I don’t know that I’m cut out to be the kind of writer whose accounts transition to “updates only.” For now, I genuinely enjoy the act of speaking to my readers directly. I enjoy talking to them about things other than my books. I want to debate the best songs on folklore and freak out over the most recent Dylan O’Brien content and weigh the merits of cast-iron skillets against the classic nonstick pan when preparing salmon. I want to post in colloquialisms and use TikTok sounds in 280-character conversations.
I wouldn’t be here without the people who tweeted about my debut and made aesthetic Instagram reels with glowing reviews and posted TikToks declaring that “it’s sapphic and it’s slaps.” It’s changed my life.
I began to treat my online experience more like recreation and less like an obligation. I began to tweet less like I was trying to pitch something and more like I was inviting folks into a conversation that never quite ends. It’s how I feel closest to my readership, by developing the type of relationship that extends past the desire to sell and be sold to and into a relationship that is—yes, I’m gonna say it— organic .
This, I know, isn’t the case for every artist. And for good reason. To borrow from Olivia Rodrigo: It’s brutal out here. Social media can take us away from the work, erode the already-paper-thin barrier between creation and capitalism, and put us too close, too often, to the types of criticisms that can keep someone from wanting to return to the page at all.

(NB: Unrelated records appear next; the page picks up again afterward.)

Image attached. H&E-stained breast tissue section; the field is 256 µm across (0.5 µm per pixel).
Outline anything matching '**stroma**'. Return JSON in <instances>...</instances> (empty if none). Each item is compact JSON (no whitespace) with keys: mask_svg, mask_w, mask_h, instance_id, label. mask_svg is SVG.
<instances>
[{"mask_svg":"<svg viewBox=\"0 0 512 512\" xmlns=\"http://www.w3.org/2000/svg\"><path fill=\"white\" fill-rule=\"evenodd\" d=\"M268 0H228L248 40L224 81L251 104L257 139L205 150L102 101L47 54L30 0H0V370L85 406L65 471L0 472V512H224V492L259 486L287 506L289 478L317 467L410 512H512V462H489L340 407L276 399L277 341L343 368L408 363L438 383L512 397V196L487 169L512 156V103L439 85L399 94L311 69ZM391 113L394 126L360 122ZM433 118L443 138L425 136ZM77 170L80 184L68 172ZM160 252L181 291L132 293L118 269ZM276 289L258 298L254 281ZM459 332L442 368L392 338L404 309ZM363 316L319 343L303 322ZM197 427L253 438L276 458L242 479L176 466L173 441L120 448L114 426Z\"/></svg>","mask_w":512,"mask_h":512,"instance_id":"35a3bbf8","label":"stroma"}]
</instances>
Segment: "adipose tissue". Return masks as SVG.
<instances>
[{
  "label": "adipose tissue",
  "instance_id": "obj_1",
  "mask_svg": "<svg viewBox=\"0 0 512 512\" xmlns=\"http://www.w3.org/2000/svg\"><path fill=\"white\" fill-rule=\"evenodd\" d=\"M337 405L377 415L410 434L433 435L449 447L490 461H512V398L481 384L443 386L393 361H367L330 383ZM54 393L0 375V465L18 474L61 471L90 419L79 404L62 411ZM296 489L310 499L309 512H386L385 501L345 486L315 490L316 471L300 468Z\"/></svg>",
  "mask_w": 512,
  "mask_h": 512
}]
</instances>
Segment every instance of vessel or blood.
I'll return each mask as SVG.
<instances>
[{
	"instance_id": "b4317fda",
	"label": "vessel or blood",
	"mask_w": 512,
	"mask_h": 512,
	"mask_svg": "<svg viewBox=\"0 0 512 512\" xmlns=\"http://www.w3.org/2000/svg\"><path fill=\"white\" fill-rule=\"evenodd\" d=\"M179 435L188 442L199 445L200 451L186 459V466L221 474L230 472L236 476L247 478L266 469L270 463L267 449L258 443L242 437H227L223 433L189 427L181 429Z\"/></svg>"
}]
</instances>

But if I’ve learned anything about social media in my time online, it’s that it’s as much about space curation as a physical dwelling. You don’t owe anyone an invitation into your world unless you want to extend one. Block liberally. Limit replies like it’s going out of style. Hide “like” counts. I can’t guarantee it’ll sell you any books, but I can guarantee you it’s better than the alternative of trying to be everything for everyone all the time.
Right now, social media is its best tool for me when I give it the 2005 treatment: I post what I want, using whatever shorthand tracks with the audience I’m speaking to, and hope my mom doesn’t find out.